# WHAT YOU ARE ASKED TO DO
This task calls for copying every line of the records that includes the word "курицей".

# RECORDS TO PROCESS

#####

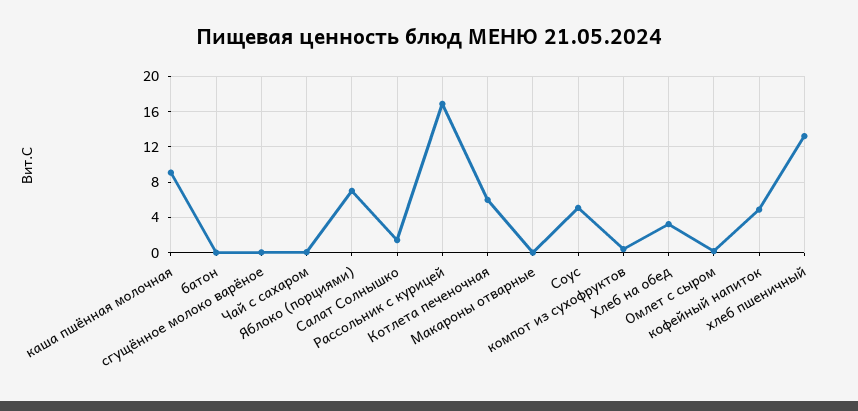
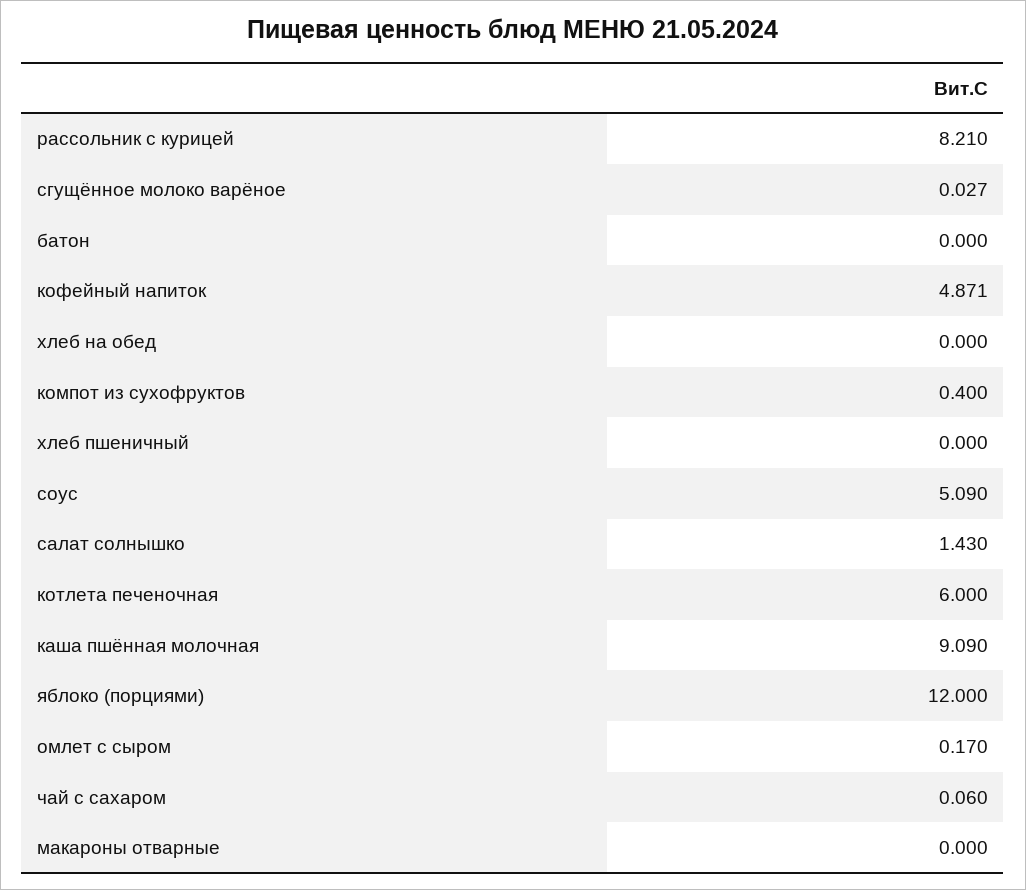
  {
    "каша пшённая молочная": 9.09,
    "батон": 0,
    "сгущённое молоко варёное": 0.027,
    "Чай с сахаром": 0.06,
-   "Яблоко (порциями)": 7,
+   "Яблоко (порциями)": 12,
    "Салат Солнышко": 1.43,
-   "Рассольник с курицей": 17,
+   "Рассольник с курицей": 8.21,
    "Котлета печеночная": 6,
    "Макароны отварные": 0,
    "Соус": 5.09,
    "компот из сухофруктов": 0.4,
-   "Хлеб на обед": 3,
+   "Хлеб на обед": 0,
    "Омлет с сыром": 0.17,
    "кофейный напиток": 4.871,
-   "хлеб пшеничный": 13
+   "хлеб пшеничный": 0
  }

#####

# OUTPUT FOR THIS EXERCISE
-   "Рассольник с курицей": 17,
+   "Рассольник с курицей": 8.21,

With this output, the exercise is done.